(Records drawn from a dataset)
==========
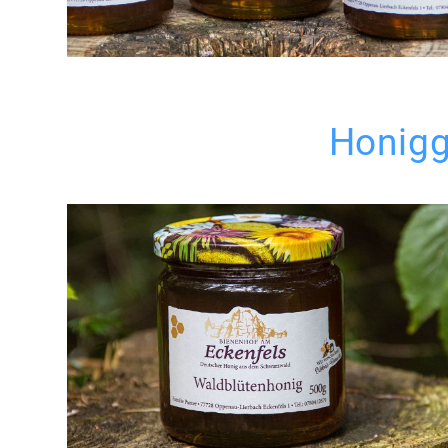
Honigg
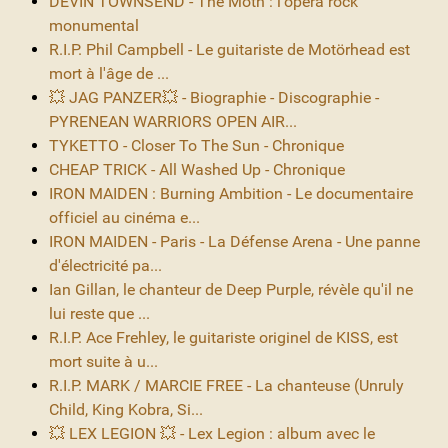
DEVIN TOWNSEND - The Moth : l'opéra rock
monumental
R.I.P. Phil Campbell - Le guitariste de Motörhead est
mort à l'âge de ...
💥 JAG PANZER💥 - Biographie - Discographie -
PYRENEAN WARRIORS OPEN AIR...
TYKETTO - Closer To The Sun - Chronique
CHEAP TRICK - All Washed Up - Chronique
IRON MAIDEN : Burning Ambition - Le documentaire
officiel au cinéma e...
IRON MAIDEN - Paris - La Défense Arena - Une panne
d'électricité pa...
Ian Gillan, le chanteur de Deep Purple, révèle qu'il ne
lui reste que ...
R.I.P. Ace Frehley, le guitariste originel de KISS, est
mort suite à u...
R.I.P. MARK / MARCIE FREE - La chanteuse (Unruly
Child, King Kobra, Si...
💥 LEX LEGION 💥 - Lex Legion : album avec le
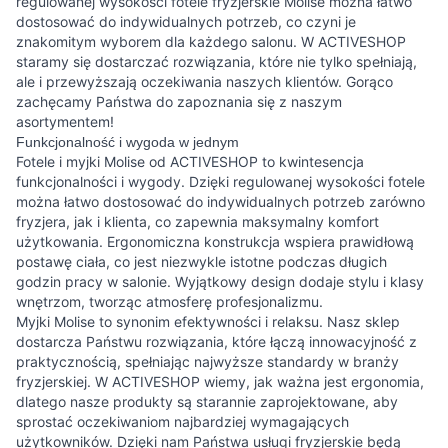
regulowanej wysokości fotele fryzjerskie Molise można łatwo
dostosować do indywidualnych potrzeb, co czyni je
znakomitym wyborem dla każdego salonu. W ACTIVESHOP
staramy się dostarczać rozwiązania, które nie tylko spełniają,
ale i przewyższają oczekiwania naszych klientów. Gorąco
zachęcamy Państwa do zapoznania się z naszym
asortymentem!
Funkcjonalność i wygoda w jednym
Fotele i myjki Molise od ACTIVESHOP to kwintesencja
funkcjonalności i wygody. Dzięki regulowanej wysokości fotele
można łatwo dostosować do indywidualnych potrzeb zarówno
fryzjera, jak i klienta, co zapewnia maksymalny komfort
użytkowania. Ergonomiczna konstrukcja wspiera prawidłową
postawę ciała, co jest niezwykle istotne podczas długich
godzin pracy w salonie. Wyjątkowy design dodaje stylu i klasy
wnętrzom, tworząc atmosferę profesjonalizmu.
Myjki Molise to synonim efektywności i relaksu. Nasz sklep
dostarcza Państwu rozwiązania, które łączą innowacyjność z
praktycznością, spełniając najwyższe standardy w branży
fryzjerskiej. W ACTIVESHOP wiemy, jak ważna jest ergonomia,
dlatego nasze produkty są starannie zaprojektowane, aby
sprostać oczekiwaniom najbardziej wymagających
użytkowników. Dzięki nam Państwa usługi fryzjerskie będą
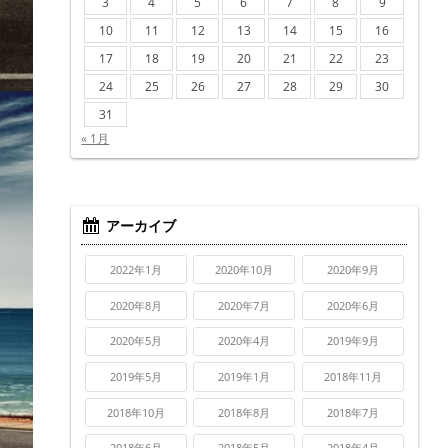
3
4
5
6
7
8
9
10
11
12
13
14
15
16
17
18
19
20
21
22
23
24
25
26
27
28
29
30
31
« 1月
アーカイブ
2022年1月
2020年10月
2020年9月
2020年8月
2020年7月
2020年6月
2020年5月
2020年4月
2019年9月
2019年5月
2019年1月
2018年11月
2018年10月
2018年8月
2018年7月
2018年6月
2018年5月
2018年4月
==========
**ACTIVITY:** Once you reach the line with "DEVIN TOWNSEND - The Moth : l'opéra rock" in the data above, copy it and every line after it exactly, up to and including the line with "IRON MAIDEN : Burning".

**FINISHED EXERCISE:**
DEVIN TOWNSEND - The Moth : l'opéra rock
monumental
R.I.P. Phil Campbell - Le guitariste de Motörhead est
mort à l'âge de ...
💥 JAG PANZER💥 - Biographie - Discographie -
PYRENEAN WARRIORS OPEN AIR...
TYKETTO - Closer To The Sun - Chronique
CHEAP TRICK - All Washed Up - Chronique
IRON MAIDEN : Burning Ambition - Le documentaire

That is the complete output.